----- Texte support -----
Je parle de la densité du quartier qui permet d'accueillir un grand nombre d'habitants tout en préservant une large place pour les espaces publics et les espaces verts. Chacun s'est rendu compte pendant le confinement à quel point la ville de Bordeaux est minérale. Premièrement, nous avons fait en sorte qu'Euratlantique porte réellement cet aspect d'agrément liée à la présence d'arbres et d'espaces verts et leur rôle en matière de régulation des températures et d'absorption des eaux de pluie. Deuxièmement, on a beaucoup travaillé sur la désartificialisation des sols. L'objectif est de stopper à notre échelle ce mouvement d'artificialisation massive des sols en France et en Gironde, de surcroît si c'est pour construire des formes urbaines peu dense. Mais il ne faut pas pour autant arrêter de construire, ce serait une erreur monumentale qui pénaliserait d'abord les plus modestes ! A Euratlantique, on construit des quartiers deux fois plus denses que le tissu classique des échoppes bordelaises qui est très insuffisant pour répondre aux besoins. En contrepartie, il y a beaucoup plus de mise en commun des espaces publics et des espaces verts et beaucoup moins de jardins privés.

On a donc fait le choix d'assumer une certaine hauteur même si les tours comme Hyperion ne vont pas se multiplier. Mais, par exemple, mathématiquement, si on supprimait trois étages dans les constructions d'Euratlantique, pour récupérer la surface perdue il faudrait tout simplement supprimer le futur jardin de l'Ars, qui s'étendra sur 10 hectares rive gauche.
----- Données fournies -----
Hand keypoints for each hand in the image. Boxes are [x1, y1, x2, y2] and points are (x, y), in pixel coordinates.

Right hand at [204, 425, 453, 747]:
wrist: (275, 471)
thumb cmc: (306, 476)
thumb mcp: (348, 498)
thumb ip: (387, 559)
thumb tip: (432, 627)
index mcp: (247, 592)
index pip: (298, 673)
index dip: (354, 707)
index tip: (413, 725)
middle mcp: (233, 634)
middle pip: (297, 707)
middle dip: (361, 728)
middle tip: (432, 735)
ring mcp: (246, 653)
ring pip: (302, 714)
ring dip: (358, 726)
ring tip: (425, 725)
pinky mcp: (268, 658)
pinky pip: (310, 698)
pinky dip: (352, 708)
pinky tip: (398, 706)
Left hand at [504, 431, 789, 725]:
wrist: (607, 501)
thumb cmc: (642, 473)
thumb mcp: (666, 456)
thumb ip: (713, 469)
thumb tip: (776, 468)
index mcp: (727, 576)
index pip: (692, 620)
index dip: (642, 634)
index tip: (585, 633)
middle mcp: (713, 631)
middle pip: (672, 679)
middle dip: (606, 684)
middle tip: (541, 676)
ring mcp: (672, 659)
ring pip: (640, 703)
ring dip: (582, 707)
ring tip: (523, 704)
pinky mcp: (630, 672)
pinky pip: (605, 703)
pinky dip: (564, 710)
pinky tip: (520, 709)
-----
----- Données fournies -----
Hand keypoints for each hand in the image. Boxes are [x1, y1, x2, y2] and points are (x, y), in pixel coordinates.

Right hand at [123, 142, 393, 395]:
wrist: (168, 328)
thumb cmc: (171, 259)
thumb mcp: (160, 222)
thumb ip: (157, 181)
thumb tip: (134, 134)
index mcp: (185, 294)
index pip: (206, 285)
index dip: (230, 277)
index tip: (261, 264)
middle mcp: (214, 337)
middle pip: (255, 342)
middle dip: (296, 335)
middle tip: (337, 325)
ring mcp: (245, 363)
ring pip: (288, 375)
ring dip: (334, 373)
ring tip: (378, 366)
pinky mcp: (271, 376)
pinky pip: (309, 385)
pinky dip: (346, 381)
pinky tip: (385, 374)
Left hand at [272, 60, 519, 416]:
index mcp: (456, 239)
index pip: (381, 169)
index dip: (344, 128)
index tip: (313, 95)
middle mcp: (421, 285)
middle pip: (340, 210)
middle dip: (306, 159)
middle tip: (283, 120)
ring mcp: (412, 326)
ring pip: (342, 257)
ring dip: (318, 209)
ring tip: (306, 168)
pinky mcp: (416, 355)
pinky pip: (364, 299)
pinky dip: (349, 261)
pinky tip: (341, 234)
-----
◆ Objectif:
D'après le texte sur Euratlantique, quelle surface occupera le futur jardin de l'Ars ? Vous n'aurez pas besoin des entrées.

◆ Résultat:
Il s'étendra sur 10 hectares, rive gauche.